The problem is that once in power, governments are typically very reluctant to give it up. This is the true greatness of the American form of government; not that we can elect a Black man president, but that while everyone was focused on that moot fact, there was a peaceful transition of power IAW the will of the populace and the terms of the Constitution. God Bless America. We are more fortunate for that one fact than most will ever appreciate.

Jeremy Kotkin (not verified)

Mon, 10/19/2009 - 10:10am

I'd agree with M-A above that velvet revolutions should not be lumped into the existing insurgency bucket, nor do I think the classic definition of insurgency should be modified as Mr. Phillips suggests. Velvet revolutionaries, in India, Georgia, Ukraine, or even colonial America could have been dealt with through political mechanisms and compromises could have been made on both sides leading to a satisfactory resulution.

Insurgents, however, are beyond that step and the government, in its current state of being, must defeat them IOT survive. To me, far from being a poli-sci expert, it seems that an "insurgent" has crossed the Rubicon as it were and self-nominated himself as an enemy of the state using violent means.
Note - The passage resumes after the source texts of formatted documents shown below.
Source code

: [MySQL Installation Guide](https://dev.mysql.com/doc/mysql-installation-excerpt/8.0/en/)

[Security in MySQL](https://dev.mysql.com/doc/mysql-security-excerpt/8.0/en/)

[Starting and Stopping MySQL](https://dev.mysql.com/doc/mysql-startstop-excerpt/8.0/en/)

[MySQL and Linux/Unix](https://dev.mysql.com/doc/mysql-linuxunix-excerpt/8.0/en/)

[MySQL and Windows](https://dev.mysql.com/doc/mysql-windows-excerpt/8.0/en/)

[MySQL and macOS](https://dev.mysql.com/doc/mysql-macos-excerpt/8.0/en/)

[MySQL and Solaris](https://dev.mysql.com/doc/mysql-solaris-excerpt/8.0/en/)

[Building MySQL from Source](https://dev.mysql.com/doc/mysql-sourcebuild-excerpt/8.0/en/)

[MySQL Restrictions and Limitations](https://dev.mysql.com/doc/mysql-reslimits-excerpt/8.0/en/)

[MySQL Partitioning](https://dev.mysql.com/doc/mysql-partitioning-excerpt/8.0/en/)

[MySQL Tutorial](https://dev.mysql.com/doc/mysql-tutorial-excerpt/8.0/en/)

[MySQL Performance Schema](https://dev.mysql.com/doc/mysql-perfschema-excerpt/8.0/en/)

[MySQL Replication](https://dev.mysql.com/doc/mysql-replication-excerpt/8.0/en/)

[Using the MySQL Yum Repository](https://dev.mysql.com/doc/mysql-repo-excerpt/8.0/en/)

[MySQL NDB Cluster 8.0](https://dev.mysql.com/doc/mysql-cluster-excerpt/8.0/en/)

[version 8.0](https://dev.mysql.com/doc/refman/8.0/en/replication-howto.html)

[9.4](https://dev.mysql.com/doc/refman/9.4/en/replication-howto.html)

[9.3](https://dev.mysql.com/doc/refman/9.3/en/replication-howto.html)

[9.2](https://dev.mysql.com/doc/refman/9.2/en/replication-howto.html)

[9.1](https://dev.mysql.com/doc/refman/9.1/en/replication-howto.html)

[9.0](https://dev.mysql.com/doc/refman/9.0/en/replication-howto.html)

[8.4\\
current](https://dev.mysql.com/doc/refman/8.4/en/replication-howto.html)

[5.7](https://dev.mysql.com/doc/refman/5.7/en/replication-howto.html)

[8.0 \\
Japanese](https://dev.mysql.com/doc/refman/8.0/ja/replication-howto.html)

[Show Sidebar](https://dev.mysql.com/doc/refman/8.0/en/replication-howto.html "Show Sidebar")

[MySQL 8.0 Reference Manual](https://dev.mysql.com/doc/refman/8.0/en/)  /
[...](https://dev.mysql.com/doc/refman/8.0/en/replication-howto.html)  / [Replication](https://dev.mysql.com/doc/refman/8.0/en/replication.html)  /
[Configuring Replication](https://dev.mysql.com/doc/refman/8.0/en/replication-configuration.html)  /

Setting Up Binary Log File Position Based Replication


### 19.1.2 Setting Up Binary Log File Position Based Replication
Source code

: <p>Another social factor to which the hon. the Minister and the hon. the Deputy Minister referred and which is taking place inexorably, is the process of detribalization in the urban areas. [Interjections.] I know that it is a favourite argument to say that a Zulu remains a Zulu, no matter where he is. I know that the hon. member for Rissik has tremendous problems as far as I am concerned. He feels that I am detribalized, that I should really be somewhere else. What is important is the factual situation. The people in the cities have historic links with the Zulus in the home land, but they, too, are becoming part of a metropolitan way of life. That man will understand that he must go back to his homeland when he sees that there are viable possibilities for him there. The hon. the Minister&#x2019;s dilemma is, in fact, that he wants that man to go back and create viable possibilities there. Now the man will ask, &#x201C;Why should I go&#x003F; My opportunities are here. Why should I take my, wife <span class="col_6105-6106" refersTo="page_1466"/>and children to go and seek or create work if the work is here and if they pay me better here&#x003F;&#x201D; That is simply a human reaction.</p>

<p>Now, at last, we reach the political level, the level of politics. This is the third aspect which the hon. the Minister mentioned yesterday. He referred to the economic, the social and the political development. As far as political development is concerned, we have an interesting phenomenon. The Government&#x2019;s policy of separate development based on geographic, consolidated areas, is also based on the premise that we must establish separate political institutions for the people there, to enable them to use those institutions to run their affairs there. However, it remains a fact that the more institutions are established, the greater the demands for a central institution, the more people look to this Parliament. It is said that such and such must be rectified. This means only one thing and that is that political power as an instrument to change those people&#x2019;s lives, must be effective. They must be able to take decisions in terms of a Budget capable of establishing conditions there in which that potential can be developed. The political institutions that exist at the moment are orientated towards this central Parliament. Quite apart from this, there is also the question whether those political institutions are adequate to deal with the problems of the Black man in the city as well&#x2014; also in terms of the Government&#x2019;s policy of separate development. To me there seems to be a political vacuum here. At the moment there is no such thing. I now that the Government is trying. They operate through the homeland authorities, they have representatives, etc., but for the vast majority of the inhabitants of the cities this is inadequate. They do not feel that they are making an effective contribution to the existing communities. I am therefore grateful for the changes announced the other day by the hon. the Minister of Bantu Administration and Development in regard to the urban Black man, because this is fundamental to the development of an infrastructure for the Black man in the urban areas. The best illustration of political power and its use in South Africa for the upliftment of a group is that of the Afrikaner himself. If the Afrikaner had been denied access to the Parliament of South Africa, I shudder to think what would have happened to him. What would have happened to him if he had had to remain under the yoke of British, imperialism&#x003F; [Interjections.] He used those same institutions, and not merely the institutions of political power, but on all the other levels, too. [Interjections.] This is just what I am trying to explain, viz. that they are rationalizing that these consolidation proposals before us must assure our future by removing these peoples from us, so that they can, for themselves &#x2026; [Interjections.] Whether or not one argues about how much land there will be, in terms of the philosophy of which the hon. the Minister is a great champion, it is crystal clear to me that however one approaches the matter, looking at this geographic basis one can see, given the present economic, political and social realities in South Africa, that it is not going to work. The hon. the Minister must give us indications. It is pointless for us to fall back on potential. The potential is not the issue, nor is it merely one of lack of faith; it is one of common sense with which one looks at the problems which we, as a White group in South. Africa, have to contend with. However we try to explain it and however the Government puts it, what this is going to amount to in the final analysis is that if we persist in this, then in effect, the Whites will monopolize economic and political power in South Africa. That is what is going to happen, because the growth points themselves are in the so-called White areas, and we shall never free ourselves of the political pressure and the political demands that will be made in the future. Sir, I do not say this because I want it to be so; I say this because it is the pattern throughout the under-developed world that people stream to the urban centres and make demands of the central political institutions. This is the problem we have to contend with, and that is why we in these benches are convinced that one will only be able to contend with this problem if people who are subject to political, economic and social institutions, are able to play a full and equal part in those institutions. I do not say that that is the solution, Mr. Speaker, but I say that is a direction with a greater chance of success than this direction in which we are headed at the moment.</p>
I don't think Gandhi or MLK fit that role.

I also disagree with the second argument from the article; criminal organizations or cartels also cannot fit into the insurgency bucket nor warrant the same kind of response insurgencies do. Drug cartels, mafias, etc., to not want government overthrow or removal; their aim is not political in nature. The extension of their economic aims leads to violence, hence their criminal label. If their politics led to violence, they'd fit into the Clausewitzian model; but they do not. They desire merely gov't passivity or acquiescence - non-interference in their profit-making. Furthermore, the COG in an anti-drug cartel fight (or the anti-government fight from the cartel's viewpoint) is not the population as in a classic insurgency. Because the anti-cartel fight is not a military endeavor; it is a criminal element requiring a law enforcement resolution.

I think that's part of the problem that led us to where we are today; a a loosely networked criminal organization, which should only have warranted local (yet globally-synchronized) law enforcement efforts have instead brought to bear the world's most powerful military in a crime fighting effort.

M-A Lagrange

Mon, 10/19/2009 - 8:38am

Hell no, a peacefull uprising leading to a government demise is not an insurgency or at least should not be assimilated to it.
Yes, criminal activities using violent means are an insurgency.
But a velvet insurgency is just a political struggle. Insurgency should not be used to qualify every thing, especially political struggle.
This for two reasons: first insurgency does implicate the use of violence. The peaceful installation of a parallele administration does challenge a government on the field of legitimacy bt does not challenge the government in the field of distributing violence. Otherwise, unions are insurgent groups.
secondly: this is giving to inlegitimate governments the legitimacy to use violence against political opponent by stating they are insurgents.